Constitutional changes

With a parliamentary majority the DPP is spinning with euphoria, ready to use its numerical strength to enact sweeping constitutional changes. The atmosphere in parliament is just ripe enough for Mutharika to get a third-term. Muluzi failed because he did not originally have substantial numbers within the UDF but depended on mercenaries, who thanks to God did not deliver the vote.

Mutharika does not have to argue that his previous term was rightly so, founded in UDF, well, even if he dressed it in DPP blue paraphernalia for 4 years. As it were, Mutharikas case for a third term is already wrapped in the humble theme for his campaign and inaugural speech Let the work of my hands speak for me.

Worrying are reports of an impending Malawi Police Bill intended at restraining assemblies and demonstrations, which DPP denies duplicates one of Zimbabwes instruments of terror, brutalisation and dictatorship.

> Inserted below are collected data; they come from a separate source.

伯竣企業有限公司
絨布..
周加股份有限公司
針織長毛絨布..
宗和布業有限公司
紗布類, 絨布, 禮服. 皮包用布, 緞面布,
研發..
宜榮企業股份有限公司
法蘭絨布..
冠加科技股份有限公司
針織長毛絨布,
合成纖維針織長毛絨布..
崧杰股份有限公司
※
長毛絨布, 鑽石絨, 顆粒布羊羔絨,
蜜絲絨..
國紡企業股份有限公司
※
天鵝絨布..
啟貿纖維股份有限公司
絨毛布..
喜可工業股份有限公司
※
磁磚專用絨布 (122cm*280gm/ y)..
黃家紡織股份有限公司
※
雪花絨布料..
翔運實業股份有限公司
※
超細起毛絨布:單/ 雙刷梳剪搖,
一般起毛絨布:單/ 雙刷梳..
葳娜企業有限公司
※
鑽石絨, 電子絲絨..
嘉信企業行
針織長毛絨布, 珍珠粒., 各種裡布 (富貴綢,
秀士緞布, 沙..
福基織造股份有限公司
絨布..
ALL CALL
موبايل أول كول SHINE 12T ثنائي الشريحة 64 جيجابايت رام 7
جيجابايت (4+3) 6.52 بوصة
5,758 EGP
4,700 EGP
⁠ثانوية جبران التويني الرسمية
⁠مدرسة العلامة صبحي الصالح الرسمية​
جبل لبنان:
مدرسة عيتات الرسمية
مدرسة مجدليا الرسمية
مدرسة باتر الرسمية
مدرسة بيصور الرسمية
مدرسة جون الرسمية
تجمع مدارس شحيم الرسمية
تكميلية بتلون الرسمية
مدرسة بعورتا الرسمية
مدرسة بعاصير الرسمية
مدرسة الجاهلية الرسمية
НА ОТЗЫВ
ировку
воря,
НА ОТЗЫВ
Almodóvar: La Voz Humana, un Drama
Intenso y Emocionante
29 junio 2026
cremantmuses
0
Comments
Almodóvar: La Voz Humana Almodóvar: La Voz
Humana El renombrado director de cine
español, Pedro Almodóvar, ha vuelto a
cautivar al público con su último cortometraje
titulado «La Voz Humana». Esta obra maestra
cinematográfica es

During its previous minority government, the DPP was sympathetic to anti-opposition demonstrations, which the police overlooked. Now, the demon is in the detail who is this Bill targeting and why now? Eyebrows need to be raised especially with growing comradeship between Mutharika and Zimbabwes Robert Mugabe.

Greed for wealth

Not wanting to drag itself into the fierce waters, UDF has been playing devils advocate in and outside parliament, possibly to buy amnesty for Muluzi at a time when the noose is tightening in his corruption case. Definitely, from the moment Muluzi found himself completely powerless, unable to accelerate his dream of deflating Mutharika, he quickly appeared from the woods of Kapoloma waving a white flag and has since, asked for reconciliation. But, the bristles of Mutharikas anti-corruption broom have just become finer that Muluzis properties are solidly under ACBs hammer. Any resemblance to UDFs successful crusade of impounding Kamuzus vast assets?

But as one Pentecostal pastor has lamented, all our presidents have shown a wicked greed to acquire questionable massive wealth. So, exit Mutharika, all his suspicious acquisitions from Lonrho, (ironically, formerly owned by Muluzi) to cottages in Portugal, will be pursued by the same ACB.

Malawians might have voted democratically in the May elections, but the countrys democracy is seriously under threat.